A shopping center has existed at this particular spot for at least forty years. I used to live close to this center and shopped there often. Over the years the center became old; the stores that were there closed and nothing reopened. The center was slowly wasting away.
New developers bought the center, tore down the existing buildings and constructed a new “village” of up-scale shops and restaurants. Tenants came back. New leases were signed.
I doubt that any of the new tenants were concerned about whether moving to this vibrant new center was a move they would later regret. Customers would come to the restaurants and while waiting for a table to become available would wander the village and spend money in the specialty shops. The original developers sold the center to a new entity and things changed. The new owners weren’t responsive to the tenants. Common Area Maintenance or “CAM” charges that were part of every tenants lease suddenly soared, increasing the cost of rent. Anyone who had a lease term ending but who had not built in renewal options at a specific rental rate found demands for much higher rent.

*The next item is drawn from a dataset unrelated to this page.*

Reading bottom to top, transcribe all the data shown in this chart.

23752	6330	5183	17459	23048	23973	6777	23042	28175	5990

There are three things that these businesses could have done that could blunt these changes. All of them required negotiation before they signed their current leases and in most cases that means having a lawyer review the lease and ask for these changes. The question is how many of them did that? How many thought, the only thing I’m interested in is how much rent do I have to pay right now? I don’t need a lawyer to find that out.
What could they have done?
Have current CAM charges set out specifically and have increases limited.
Have options for additional lease periods with specific rent for each extension to prevent massive rent increases.
Negotiate a buy-out clause which states that for a payment of a fee (e.g. three months’ rent) they can get out of the lease.
Why would the landlord agree to this? Because the landlord is trying to rent the property and wants it filled with particular types of businesses. Like anyone else, the landlord really doesn’t believe that these problems will ever come up so why not agree to these clauses.
The money you spend to have the lease reviewed will be a mere fraction of the money you will save if you need these provisions. The tenants in the center in the news article didn’t think they would need these clauses but now they do and hopefully they have them to fall back on.